"I like the way you stay upside down so long," said Steven moments after the ride.
"I thought it was cool; exciting," Savanna added. "All the blood rushes to your face."
Added Alyssa: "It was something different."
For those who are not speed junkies, there are plenty of tamer rides and there are the kiddy rides, all of which — those who organize the carnival hope — will add to the enjoyment for Imperial Valley families.
For three years the carnival portion of the fair has been provided by Butler Amusements Inc. of San Jose, the largest carnival company in North America. Butler is a family-owned company that has been in the carnival business for three decades.
The company was started in 1970 by George Butler and his son, Earl, known to most as "Butch," with seven rides.

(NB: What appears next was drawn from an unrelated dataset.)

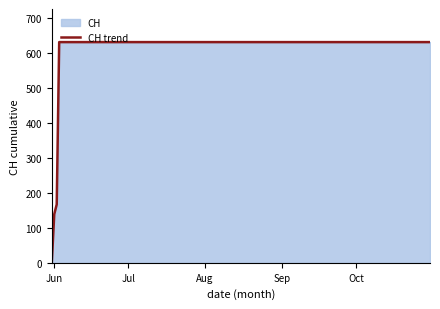

What is the difference between the maximum and minimum values?

631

The company now has 120 rides available.
On a recent day, as the rides were being built in preparation for the start of the fair, Kurt Vomberg, a carnival manager for Butler, met with a reporter to talk about what goes into bringing a carnival to fruition.
It is no easy task.
It takes time.
It takes money.
It takes experience.
It takes manpower.
Vomberg manages a team of up to 150 carnival workers, all of whom last week were busy on a warm, bright afternoon putting the final touches on the rides.

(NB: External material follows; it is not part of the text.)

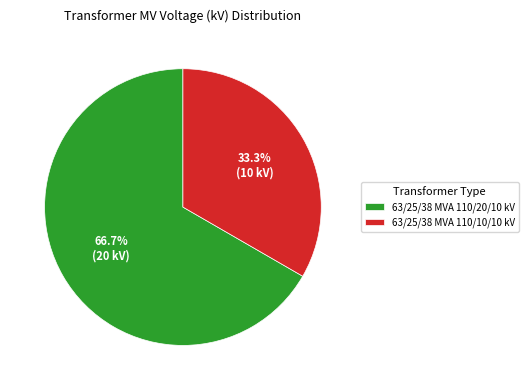

What is the smallest slice in the pie chart?

63/25/38 MVA 110/10/10 kV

"It's a challenge," said Vomberg, who, at 46, has been managing carnivals for about 30 years. "It's a very sophisticated and complicated system."
He added, "It's something I really enjoy doing."
Vomberg described the California Mid-Winter Fair & Fiesta as a large fair requiring a large carnival. He pointed out there is about $20 million in equipment on hand for the carnival, from the more than 30 rides to the seven power generators and miles of power lines and other equipment. The carnival uses about 2,500 kilowatts of power, roughly enough energy to serve more than 2,000 homes.
Vomberg explained there is nothing random about a carnival production. Every ride, every game, even every bench is strategically placed to be pleasing to those visiting the carnival grounds — known as the "midway."
"There is an art to laying it out," Vomberg said, pointing to the canvasses, all of which are color-coordinated and draw the eye from one ride to the next throughout the midway.
Tom Yentsch is the man assigned the task of deciding how the rides will be organized. He knows the task. He's been doing it for about 10 years, but he's been in the carnival business since he was 19. He's 54 now.
His entire career has been spent with Butler, even before it was a full-fledged company.
"You try to pick out your corners," Yentsch said of the midway. "You need to draw the people from one end to the other.
"You have to know the dimensions," he added, explaining how rides — with their lights gleaming — attract the eyes of those visiting the carnival.
Demographics also play a role.
Butch Butler, who has run the company since his father died, said industry studies have looked at demographics and have found Hispanic populations prefer rides closer to the ground as opposed to the taller rides.
He said that information, at least in part, helps him determine what rides are brought to the California Mid-Winter Fair & Fiesta.
Still, Butler said people can expect to see a complement of taller rides at the local fair.
Another demographics issue, Butler explained, is the Imperial Valley has been found to be more family-oriented than other areas, and so the kiddy section is larger than might be found at other carnivals.
Butler offered one other piece of statistical information — one males might find surprising.
It has been determined that females are more daring in the kinds of rides they are willing to try, and, he added, they can stomach rides better than males.
Along with an artful touch, a bit of statistical information and a lot of money, it takes labor to get the carnival ready.
At one corner of the carnival a group of eight workers led by Wade Meade worked with a group of men on the Ferris wheel, a 100-foot mammoth ride towering over the fairgrounds.